Researchers from ARC Centre of Excellence in Exciton Science, Monash University, University of Sydney and CSIRO Manufacturing have shown how water could be the 'secret ingredient' in a simple way to create perovskite crystals.
Ordinarily, water is kept as far away as possible during the process of creating perovskites as the presence of moisture is severely harmful to them. That’s why perovskites for scientific research are often made via spin coating in the sealed environment of a nitrogen glove box. However, in their new work, the researchers have found a simple way to control the growth of phase-pure perovskite crystals by harnessing water as a positive factor. This liquid-based mechanism works at room temperature, so the approach remains cost effective.

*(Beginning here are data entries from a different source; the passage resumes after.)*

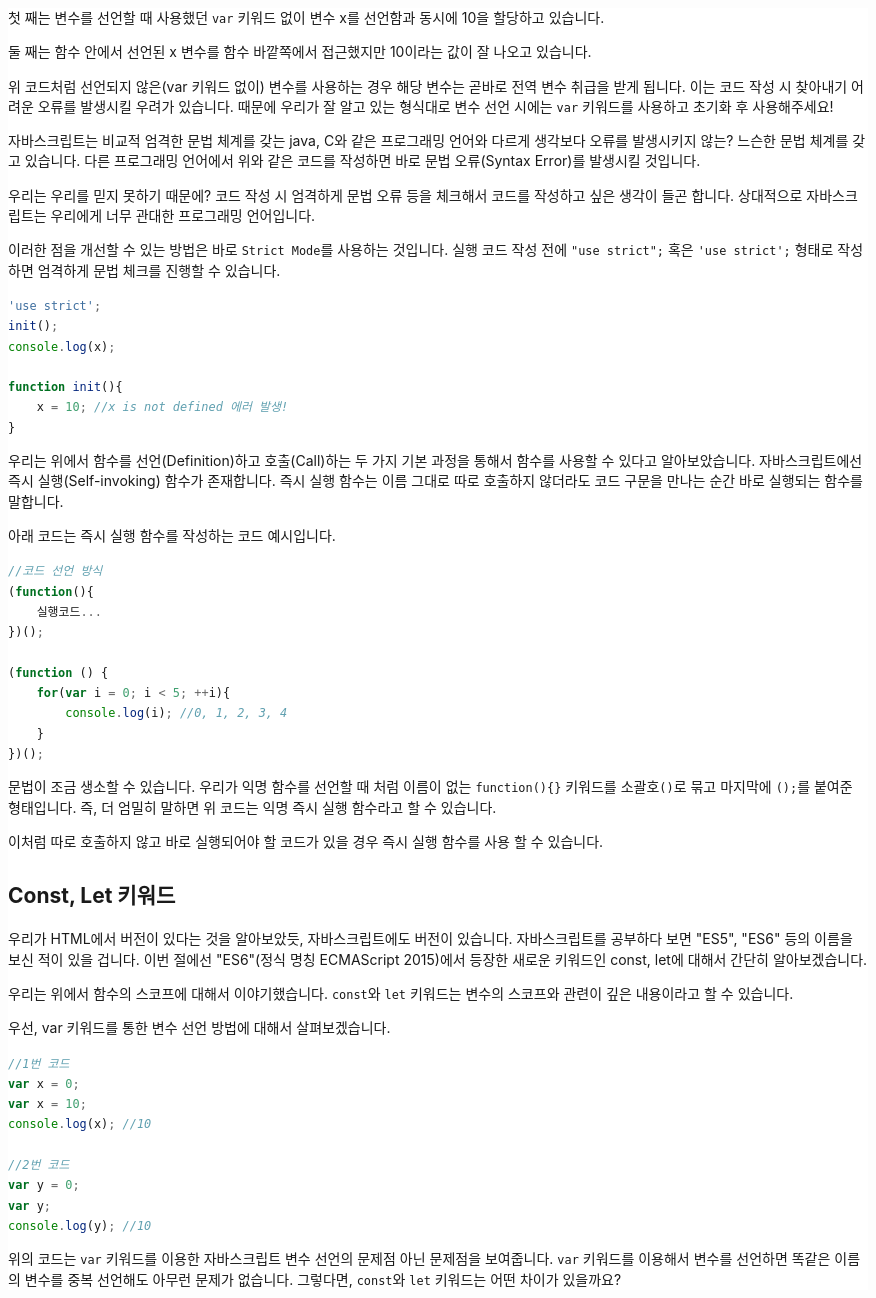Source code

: 첫 째는 변수를 선언할 때 사용했던 `var` 키워드 없이 변수 x를 선언함과 동시에 10을 할당하고 있습니다. 

둘 째는 함수 안에서 선언된 x 변수를 함수 바깥쪽에서 접근했지만 10이라는 값이 잘 나오고 있습니다.

위 코드처럼 선언되지 않은(var 키워드 없이) 변수를 사용하는 경우 해당 변수는 곧바로 전역 변수 취급을 받게 됩니다. 이는 코드 작성 시 찾아내기 어려운 오류를 발생시킬 우려가 있습니다. 때문에 우리가 잘 알고 있는 형식대로 변수 선언 시에는 `var` 키워드를 사용하고 초기화 후 사용해주세요!

자바스크립트는 비교적 엄격한 문법 체계를 갖는 java, C와 같은 프로그래밍 언어와 다르게 생각보다 오류를 발생시키지 않는? 느슨한 문법 체계를 갖고 있습니다. 다른 프로그래밍 언어에서 위와 같은 코드를 작성하면 바로 문법 오류(Syntax Error)를 발생시킬 것입니다.

우리는 우리를 믿지 못하기 때문에? 코드 작성 시 엄격하게 문법 오류 등을 체크해서 코드를 작성하고 싶은 생각이 들곤 합니다. 상대적으로 자바스크립트는 우리에게 너무 관대한 프로그래밍 언어입니다. 

이러한 점을 개선할 수 있는 방법은 바로 `Strict Mode`를 사용하는 것입니다. 실행 코드 작성 전에 `"use strict";` 혹은 `'use strict';` 형태로 작성하면 엄격하게 문법 체크를 진행할 수 있습니다.

```javascript
'use strict';
init();
console.log(x); 

function init(){
    x = 10; //x is not defined 에러 발생!
}
```
우리는 위에서 함수를 선언(Definition)하고 호출(Call)하는 두 가지 기본 과정을 통해서 함수를 사용할 수 있다고 알아보았습니다. 자바스크립트에선 즉시 실행(Self-invoking) 함수가 존재합니다. 즉시 실행 함수는 이름 그대로 따로 호출하지 않더라도 코드 구문을 만나는 순간 바로 실행되는 함수를 말합니다.

아래 코드는 즉시 실행 함수를 작성하는 코드 예시입니다.
```javascript
//코드 선언 방식
(function(){
    실행코드...
})();

(function () {
    for(var i = 0; i < 5; ++i){
        console.log(i); //0, 1, 2, 3, 4
    }
})();
```
문법이 조금 생소할 수 있습니다. 우리가 익명 함수를 선언할 때 처럼 이름이 없는 `function(){}` 키워드를 소괄호`()`로 묶고 마지막에 `();`를 붙여준 형태입니다. 즉, 더 엄밀히 말하면 위 코드는 익명 즉시 실행 함수라고 할 수 있습니다. 

이처럼 따로 호출하지 않고 바로 실행되어야 할 코드가 있을 경우 즉시 실행 함수를 사용 할 수 있습니다. 

## Const, Let 키워드
우리가 HTML에서 버전이 있다는 것을 알아보았듯, 자바스크립트에도 버전이 있습니다. 자바스크립트를 공부하다 보면 "ES5", "ES6" 등의 이름을 보신 적이 있을 겁니다. 이번 절에선 "ES6"(정식 명칭 ECMAScript 2015)에서 등장한 새로운 키워드인 const, let에 대해서 간단히 알아보겠습니다. 

우리는 위에서 함수의 스코프에 대해서 이야기했습니다. `const`와 `let` 키워드는 변수의 스코프와 관련이 깊은 내용이라고 할 수 있습니다. 

우선, var 키워드를 통한 변수 선언 방법에 대해서 살펴보겠습니다.
```javascript
//1번 코드
var x = 0;
var x = 10;
console.log(x); //10

//2번 코드
var y = 0;
var y;
console.log(y); //10
```
위의 코드는 `var` 키워드를 이용한 자바스크립트 변수 선언의 문제점 아닌 문제점을 보여줍니다. `var` 키워드를 이용해서 변수를 선언하면 똑같은 이름의 변수를 중복 선언해도 아무런 문제가 없습니다. 그렇다면, `const`와 `let` 키워드는 어떤 차이가 있을까요?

The team found that by changing the ratio of water to solvent during the early stages of the process, they could choose to grow different types of perovskite crystals, with structures to suit various purposes.
Corresponding author Dr Wenxin Mao of the Department of Chemical and Biological Engineering said: “By carefully tuning the concentration of water in the precursor solution, we realized the precise control of particular perovskite phases.”
Computational and thermodynamic analysis conducted by colleagues at the University of Sydney identified that the coordination of lead and bromide ions in the precursor solution was an important factor in determining which types of crystals are formed.
Lead author Qingdong Lin, a PhD student in the Department of Chemical and Biological Engineering, said: “We now understand the internal mechanics and function of water inside the precursor solution. By doing that we can further use water to control the crystallization process.”
To demonstrate the quality of the end product, crystals produced via this approach were coupled with back-contact electrodes through nanofabrication to create X-ray detection devices.
This test sample reportedly performed at a similar level to commercial X-ray detectors currently being used in real-world settings, like medical imaging and Geiger counters, and out-performed prototype perovskite X-ray detectors developed using slower, more complicated fabrication methods.
Wenxin said: “We compared them with commercial X-ray detectors as well as other types of perovskites and we do have a very good responsivity and sensitivity to X-rays. Overall this project shows that we have found a smart way to control inorganic perovskite single crystals. The methodology is flexible and feasible and doesn’t require a very unique environment or technique to apply it.”
As well as solar cells, X-ray detectors and LEDs, perovskites created with this method could also be useful in UV light detection, lasers and solar concentrators.